La messe est dite : l'Ukraine est perdue. Les Etats-Unis, plutôt que d'aller à l’escalade et risquer une confrontation directe avec la Russie, vont faire comme il fut fait au Vietnam : partir, changer de sujet, trouver un nouvel ennemi tout désigné en la Chine, et oublier l’Ukraine.
L’Eclaireur - De votre point de vue, quelle est l’entendue de la faillite de l'Occident en Ukraine ? Je vous laisse choisir par où commencer…
Col. Macgregor - C'est une question difficile sur laquelle nous pouvons très, très longuement disserter (rires). Je ne pense pas qu’il soit possible d’évaluer maintenant ses conséquences et ses effets profonds. Mais permettez-moi de spéculer.
L’impact le plus prégnant, qui est rarement avancé, est que nous avons durablement fait de la Russie, un pays auparavant plutôt neutre et sporadiquement coopératif, une puissance hostile. Ce n'est pas un fait anodin.
Vous vous rappelez que l'argument pour justifier la provocation de la Russie par Ukraine interposée était de l’affaiblir ? Eh bien, ça n'a pas fonctionné ! Ses ressources naturelles et ses capacités industrielles ont permis à la Russie d’accroître le niveau de vie de sa population, même s’il subsiste des doutes quant au rouble, dont le cours dépend du prix du pétrole et du gaz. La Russie s’est renforcée.
L’armée russe qui, avant la guerre, était une armée de défense pas du tout configurée pour un tel conflit, a connu une montée en puissance dès qu’il fut évident que toute négociation était exclue. Elle compte maintenant plus d’un million d’hommes. Une armée aujourd’hui plus puissante, plus redoutable, plus létale qu’elle ne le fut jamais.
Donc, je dirais qu’en premier chef nous nous sommes aliéné la Russie. Nous l’avons rendue hostile alors qu’il n’y avait aucune raison qu’elle le fut. Ce faisant, nous nous sommes tiré une balle dans le pied.
Ce n'est pas une question négligeable en termes commerciaux et économiques parce que la Russie reste un passage obligé sur les routes de la soie entre la Chine et l'Europe, qui doivent traverser l'Asie centrale.
Les routes de la soie que les Chinois essaient de mettre en place, contrairement à ce qui se dit à Washington, ne sont pas une menace. C'est un projet très intelligent. Mais nous l'avons considéré comme néfaste au lieu de capitaliser sur ce qui, je pense, pourrait être bon pour le monde entier.

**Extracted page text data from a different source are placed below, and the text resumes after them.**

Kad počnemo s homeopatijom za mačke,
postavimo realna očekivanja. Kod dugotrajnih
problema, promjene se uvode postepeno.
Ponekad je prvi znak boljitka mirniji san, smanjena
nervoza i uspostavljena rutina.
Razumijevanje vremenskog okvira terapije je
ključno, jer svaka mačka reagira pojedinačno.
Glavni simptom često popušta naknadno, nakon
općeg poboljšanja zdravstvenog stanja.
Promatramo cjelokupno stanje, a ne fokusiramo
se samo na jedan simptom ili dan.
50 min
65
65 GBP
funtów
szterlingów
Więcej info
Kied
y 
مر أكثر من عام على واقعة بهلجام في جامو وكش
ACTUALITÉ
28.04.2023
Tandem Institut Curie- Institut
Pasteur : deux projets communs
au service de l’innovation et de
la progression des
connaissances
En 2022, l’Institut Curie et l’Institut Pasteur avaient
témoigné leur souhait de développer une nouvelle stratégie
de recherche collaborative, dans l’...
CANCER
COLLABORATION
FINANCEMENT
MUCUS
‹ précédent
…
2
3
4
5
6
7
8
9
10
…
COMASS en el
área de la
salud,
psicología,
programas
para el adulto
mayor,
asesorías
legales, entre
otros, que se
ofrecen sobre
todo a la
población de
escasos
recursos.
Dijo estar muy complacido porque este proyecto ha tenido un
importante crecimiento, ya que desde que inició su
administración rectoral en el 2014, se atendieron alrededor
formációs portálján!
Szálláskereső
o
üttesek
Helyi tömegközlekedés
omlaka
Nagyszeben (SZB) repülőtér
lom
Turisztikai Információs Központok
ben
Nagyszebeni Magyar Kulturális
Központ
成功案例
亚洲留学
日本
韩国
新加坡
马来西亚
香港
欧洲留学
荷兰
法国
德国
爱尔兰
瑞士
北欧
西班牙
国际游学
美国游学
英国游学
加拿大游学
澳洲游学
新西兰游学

Nous nous sommes donc tiré une balle dans le pied avec la Russie. Et nous avons convaincu les Chinois qu'ils ne peuvent plus croire un traitre mot de ce que nous disons.
La Chine investira beaucoup plus dans ses systèmes d'armes défensifs et dissuasifs, en particulier les missiles. Missiles tactiques, à longue portée et bien évidemment missiles balistiques intercontinentaux. La plupart de ses dépenses militaires se font dans des capacités matérielles, et elles vont croitre rapidement.
En ce qui concerne l'Europe, je pense que les Allemands ont compris – s'ils ne l'ont pas compris, ils le comprendront très bientôt – qu'ils sont les victimes des Etats-Unis et de leurs alliés, et qu'ils ont été les victimes de leur propre gouvernement.
Une camarilla d’imbéciles globalistes n'a pas seulement détruit la prospérité de l'Allemagne, mais lui a imposé une servitude permanente dans le cadre de l’Otan et de l’UE. A mon avis, les Allemands finiront par se sortir de ce piège, par s'éloigner de l’Otan et éventuellement de l'Union européenne.
Tout le monde se demande quand cela va survenir. Je ne peux pas vous dire précisément quand, mais je pense que cette dynamique est engagée. L’Autriche a déjà embrassé ce point vue.